■ COSA FARAI:
1 – Nel testo sul singolo «BABY», per quali ragioni i protagonisti restano insieme?
2 – Scrivi il seguito del testo sul singolo «BABY», partendo dopo la sua ultima frase.

“BABY”, il singolo di Alessio Salvatorelli, in arte Oissela, è un prodotto che trasforma, magistralmente, una storia di svuotamento in qualcosa in grado di riempire nel profondo
Il testo parla di una relazione alquanto deleteria, caratterizzata da un sentimento monodirezionale e altalenante. I protagonisti, a quanto pare, rimangono insieme non per amore, bensì più per abitudine, dipendenza emotiva e paura del vuoto. Ciò li porta ad accettare una quotidianità fatta di alti e bassi, non certo esaltante ma alla quale ci si è ormai abituati: cosa che, forse, può dare un’illusoria idea di certezza. In fondo, come ci insegna Marguerite Duras, amare qualcuno a volte significa anche distruggere sé stessi.

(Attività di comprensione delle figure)
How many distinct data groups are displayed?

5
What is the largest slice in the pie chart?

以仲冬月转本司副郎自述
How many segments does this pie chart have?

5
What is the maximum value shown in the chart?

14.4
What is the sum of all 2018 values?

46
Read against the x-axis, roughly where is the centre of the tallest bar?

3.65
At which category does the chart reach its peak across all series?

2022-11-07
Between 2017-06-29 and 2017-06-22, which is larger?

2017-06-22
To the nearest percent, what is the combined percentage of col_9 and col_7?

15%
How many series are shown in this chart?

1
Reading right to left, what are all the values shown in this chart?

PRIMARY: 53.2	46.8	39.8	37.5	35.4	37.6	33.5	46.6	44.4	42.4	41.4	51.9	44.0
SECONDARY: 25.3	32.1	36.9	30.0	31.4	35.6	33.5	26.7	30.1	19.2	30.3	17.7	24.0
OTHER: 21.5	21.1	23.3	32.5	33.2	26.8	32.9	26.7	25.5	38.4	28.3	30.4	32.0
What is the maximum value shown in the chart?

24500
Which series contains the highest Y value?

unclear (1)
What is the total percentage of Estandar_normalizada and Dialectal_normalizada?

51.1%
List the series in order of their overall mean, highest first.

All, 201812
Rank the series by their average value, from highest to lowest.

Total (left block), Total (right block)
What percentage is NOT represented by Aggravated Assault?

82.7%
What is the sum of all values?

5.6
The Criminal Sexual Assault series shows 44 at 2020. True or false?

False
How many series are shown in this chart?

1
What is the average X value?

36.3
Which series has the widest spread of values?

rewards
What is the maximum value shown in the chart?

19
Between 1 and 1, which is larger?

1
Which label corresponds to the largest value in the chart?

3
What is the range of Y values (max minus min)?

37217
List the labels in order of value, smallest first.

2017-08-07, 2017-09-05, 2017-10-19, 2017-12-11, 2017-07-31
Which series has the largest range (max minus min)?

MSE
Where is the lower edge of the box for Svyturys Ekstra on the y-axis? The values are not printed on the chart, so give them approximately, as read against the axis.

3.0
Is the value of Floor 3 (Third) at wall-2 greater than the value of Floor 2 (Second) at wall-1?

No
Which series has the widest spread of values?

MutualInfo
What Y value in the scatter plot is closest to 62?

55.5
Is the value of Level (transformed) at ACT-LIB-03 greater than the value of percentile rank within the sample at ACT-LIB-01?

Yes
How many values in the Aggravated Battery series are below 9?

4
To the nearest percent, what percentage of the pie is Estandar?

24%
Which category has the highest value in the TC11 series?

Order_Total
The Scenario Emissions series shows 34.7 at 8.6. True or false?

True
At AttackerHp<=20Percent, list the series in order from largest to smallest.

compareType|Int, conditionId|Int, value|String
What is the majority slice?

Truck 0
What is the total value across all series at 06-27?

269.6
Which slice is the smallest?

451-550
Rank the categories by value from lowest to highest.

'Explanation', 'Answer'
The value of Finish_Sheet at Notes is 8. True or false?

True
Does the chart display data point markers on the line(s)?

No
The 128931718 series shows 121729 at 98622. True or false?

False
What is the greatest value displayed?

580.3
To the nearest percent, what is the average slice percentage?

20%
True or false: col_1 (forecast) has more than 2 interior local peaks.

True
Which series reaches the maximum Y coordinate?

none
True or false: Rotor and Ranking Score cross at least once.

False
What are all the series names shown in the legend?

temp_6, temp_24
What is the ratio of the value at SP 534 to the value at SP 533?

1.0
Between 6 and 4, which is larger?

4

■ RISPOSTE ALLE ATTIVITÀ:
1 – Restano insieme non per amore, ma per abitudine, dipendenza emotiva e paura del vuoto.

2 –
Parlando della musica, abbiamo delle sonorità moderne e ben elaborate. A tratti, forse, la tonalità del brano e il modo in cui viene cantato potrebbero dare l’idea di un prodotto musicalmente semplice, ma in realtà, è estremamente elaborato e curato e ciò si rivela un valido espediente, che ben contribuisce a sottolineare il concetto, narrato dal nostro Oissela, di quella che potremmo definire una sorta di “alienazione sentimentale”: che come tutte le alienazioni, stando a quanto ci insegna David Foster Wallace, è sempre una forma di sofferenza.
Concludendo, l’artista abruzzese, nonostante la sua giovanissima età, dimostra di avere una spiccata capacità di comunicazione: che col tempo, sicuramente, gli permetterà di affermarsi e di fare tanta strada.